#### [O que se pede]
[A] Transcreva fielmente, do texto de origem, o trecho que se inicia nas palavras que contêm "III - Decorre" e termina em "custas lato sensu.".
[B] De acordo com o texto de origem, que ato fica dispensado quando o responsável pelas custas beneficia de apoio judiciário na modalidade de dispensa de pagamento de taxa de justiça e demais encargos com o processo?
[C] Dê seguimento ao texto de origem a partir do ponto em que este termina.

#### [Texto de origem]
II - Como é jurisprudência unânime, não há que confundir questões colocadas pelas partes à decisão, com os argumentos ou razões, que estas esgrimem em ordem à decisão dessas questões neste ou naquele sentido.
III - Decorre implicitamente dos artigos 16.º, n.º 1, al. a) e 10.º, n.º 1, da Lei n.º 34/2004, que as partes beneficiárias do apoio judiciário na modalidade de dispensa de taxa de justiça e demais encargos com o processo à data das sentenças e dos acórdãos, vencidas nas ações ou nos recursos, não estão sujeitas ao pagamento de custas lato sensu.
IV - Esta solução é, aliás, implicitamente confirmada pelo disposto na alínea d) do n.º 1 do artigo 29.º do Regulamento das Custas Processuais, segundo o qual, é dispensado o ato de contagem do processo sempre que o responsável pelas custas beneficie do apoio judiciário na modalidade de dispensa de pagamento de taxa de justiça e demais encargos com o processo.
(Sumário elaborado pelo Relator)
Decisão Texto Integral:
Acordam na 1ª Secção Cível do Tribunal da Relação de Évora

I - RELATÓRIO
AA deduziu contra BB o presente incidente de incumprimento da regulação das responsabilidades parentais relativas ao filho de ambos, CC, pedindo a “efetivação das prestações de pensão de alimentos em falta, mediante notificação à entidade patronal para dedução do valor em dívida, na retribuição do requerido”.

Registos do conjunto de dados
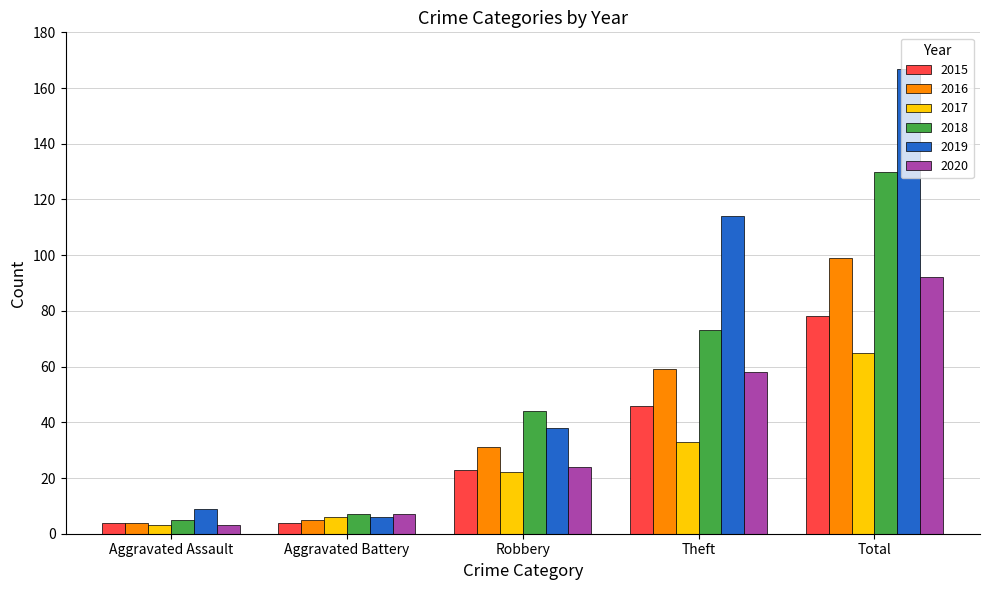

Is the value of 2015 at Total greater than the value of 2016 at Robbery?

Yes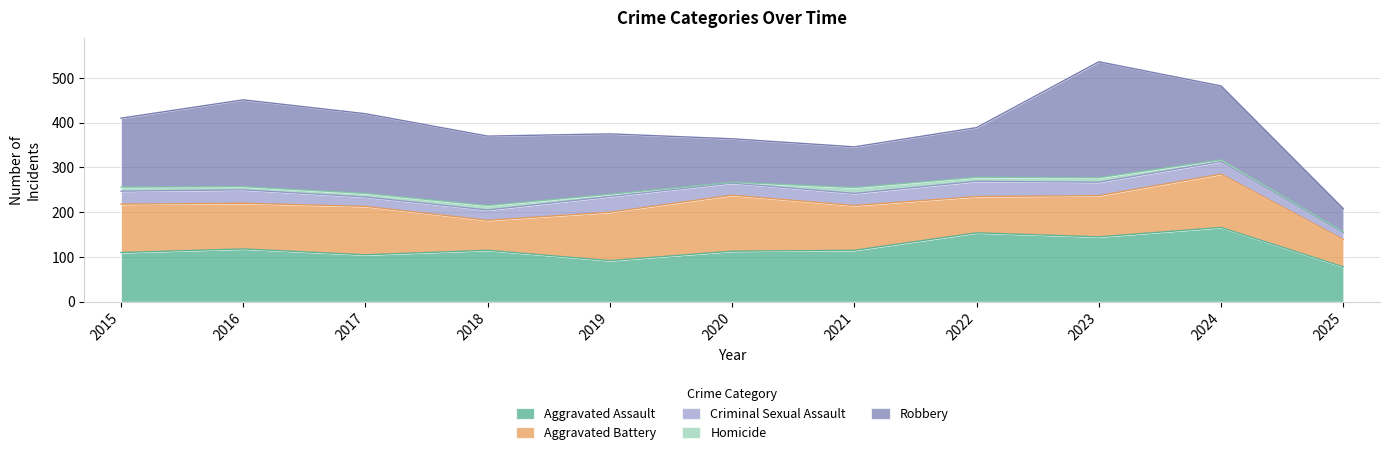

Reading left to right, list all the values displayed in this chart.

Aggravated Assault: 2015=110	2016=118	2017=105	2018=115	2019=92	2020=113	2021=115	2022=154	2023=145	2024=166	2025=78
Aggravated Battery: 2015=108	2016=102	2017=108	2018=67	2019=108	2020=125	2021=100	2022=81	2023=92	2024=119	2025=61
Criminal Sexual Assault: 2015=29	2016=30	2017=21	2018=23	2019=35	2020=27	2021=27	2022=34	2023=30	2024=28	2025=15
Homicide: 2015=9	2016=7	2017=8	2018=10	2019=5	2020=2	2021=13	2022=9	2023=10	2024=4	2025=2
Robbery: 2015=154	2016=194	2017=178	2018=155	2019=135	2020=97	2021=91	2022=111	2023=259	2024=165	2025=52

#### [Respostas por tarefa]
[A]
III - Decorre implicitamente dos artigos 16.º, n.º 1, al. a) e 10.º, n.º 1, da Lei n.º 34/2004, que as partes beneficiárias do apoio judiciário na modalidade de dispensa de taxa de justiça e demais encargos com o processo à data das sentenças e dos acórdãos, vencidas nas ações ou nos recursos, não estão sujeitas ao pagamento de custas lato sensu.

[B] O ato de contagem do processo.

[C]
Alegou, em resumo, que o requerido não liquidou a prestação de alimentos devida ao CC, no valor de € 100,00 (cem euros) mensais, tal como estava obrigado a partir de Dezembro de 2016, conforme acordo estabelecido no âmbito do processo de regulação das responsabilidades parentais, situação que se manteve, durante o período de 48 meses, até novembro de 2020 (inclusive), encontrando-se em dívida o montante de € 4.800,00, a que acrescem os respetivos juros de mora. Só a partir de dezembro de 2020 é que o requerido começou a pagar aquela prestação, sendo que o requerido aufere uma retribuição mensal superior a € 1.000,00 mensais.
Notificado, o requerido respondeu, afirmando que não procedeu ao pagamento da pensão de alimentos por ter acordado informalmente com a requerente que abdicava das visitas semanais e férias, e que não pagava a pensão de alimentos ou pagaria quando pudesse e entendesse ser conveniente, mais referindo que durante o período em causa, era a avó paterna que recebia em sua casa o CC, sendo ela também que comprava roupa e calçado por conta da prestação de alimentos e durante muitos meses pagava os € 100,00 que o requerido devia pagar.
O Ministério Público pronunciou-se no sentido de se julgar verificado o incumprimento e se condenasse o requerido no pagamento das prestações de alimentos vencidas e vincendas, face à ausência de prova junta pelo requerido e, bem assim, ao teor das suas alegações.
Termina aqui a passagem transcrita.